目を細めているとき、次のような様子も見られるなら、かなりくつろいでいる可能性があります。

  • 耳が自然な向き
  • ヒゲが力んでいない
  • 体がだらんと伸びている
  • ゴロゴロ喉を鳴らしている
  • 香箱座りや横向きで寝ている

反対に、

  • 耳が後ろに倒れている
  • 体が固まっている
  • しっぽを強く振っている

場合は、別の感情が混ざっている可能性もあります。

猫の気持ちは「目だけ」ではなく「全身」で読み取ることがポイントです。

窓辺でまどろんでいる猫

実は猫同士でも使われている?

多頭飼育のおうちでは、猫同士が穏やかに見つめ合いながらゆっくり瞬きをする場面を見かけることがあります。

もちろんすべての猫が行うわけではありません。

ですが、お互いに緊張していない関係では、こうした穏やかなやり取りが見られることがあります。

猫は鳴き声だけでなく、

  • しっぽ
  • ヒゲ
  • 姿勢
  • 表情

などを使ってコミュニケーションしています。

目の動きも、その大切な一部なのです。

やさしい目は、猫からの小さな贈り物

猫は犬のように感情を大きく表現することは少ないかもしれません。

だからこそ、ふと見せるやさしい表情には特別な魅力があります。

こちらを見ながらゆっくり目を細める姿を見ると、「安心してくれているのかな」とうれしくなりますよね。

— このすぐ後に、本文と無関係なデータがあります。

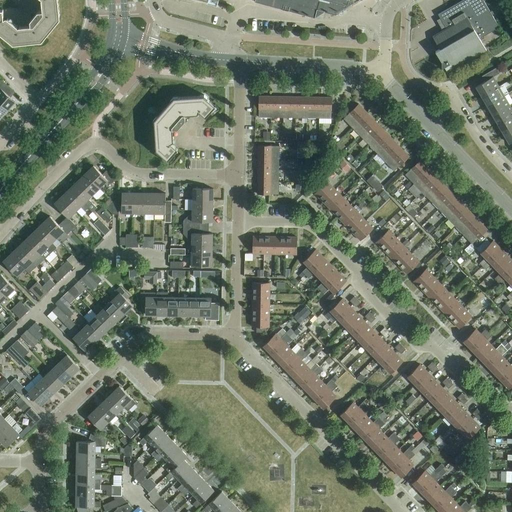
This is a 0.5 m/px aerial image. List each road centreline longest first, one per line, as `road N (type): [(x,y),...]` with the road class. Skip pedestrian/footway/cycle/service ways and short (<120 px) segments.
road 1 (residential): [(237,223),(309,225),(412,343),(439,354),(486,405),(511,411)]
road 2 (residential): [(238,175),(134,172),(106,148),(89,145),(0,236)]
road 3 (residential): [(400,511),(232,335)]
road 4 (residential): [(99,377),(36,311),(103,252),(143,253),(158,265)]
road 5 (tertiary): [(240,61),(376,75)]
road 6 (residential): [(511,177),(455,103),(428,123)]
road 7 (tertiary): [(428,123),(511,209)]
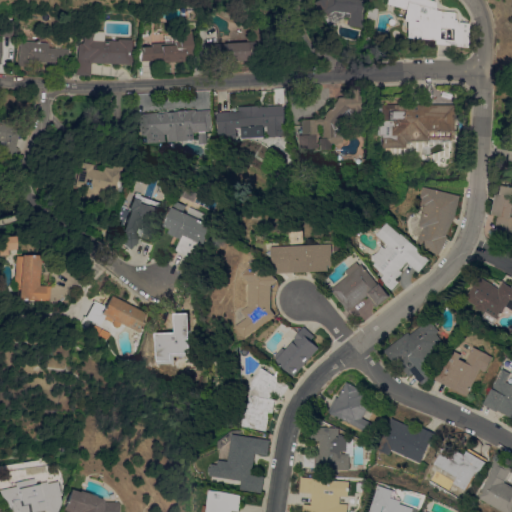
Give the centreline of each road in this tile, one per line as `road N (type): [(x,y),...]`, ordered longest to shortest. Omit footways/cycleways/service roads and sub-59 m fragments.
road 1 (residential): [(277,511),(301,401),(442,277),(467,243),(479,193),(490,37),(479,0)]
road 2 (residential): [(488,73),(433,69),(78,88),(0,80)]
road 3 (residential): [(161,283),(102,256),(31,195),(26,170),(47,114),(46,86)]
road 4 (residential): [(511,442),(404,394),(322,308),(303,299)]
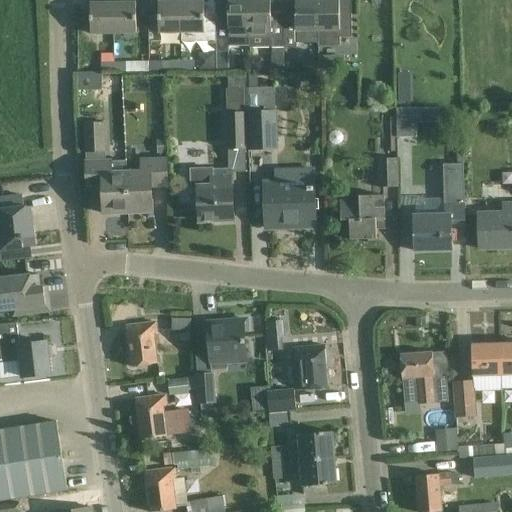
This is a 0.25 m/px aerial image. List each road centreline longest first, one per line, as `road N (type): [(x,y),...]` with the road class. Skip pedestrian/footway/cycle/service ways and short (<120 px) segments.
road 1 (residential): [(78,268),(126,264),(355,291)]
road 2 (residential): [(78,268),(57,0)]
road 3 (residential): [(114,511),(78,268)]
road 4 (residential): [(377,511),(355,291)]
road 5 (residential): [(355,291),(511,292)]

もちろん、その意味を100%言い切ることはできません。

それでも、少なくともその瞬間の猫は落ち着き、穏やかな気持ちで過ごしていることが多いはずです。

もし愛猫がやさしい目でこちらを見ていたら、ぜひ同じようにゆっくり瞬きを返してみてください。

言葉はなくても、猫との距離が少し近づいたような気持ちになれるかもしれませんよ。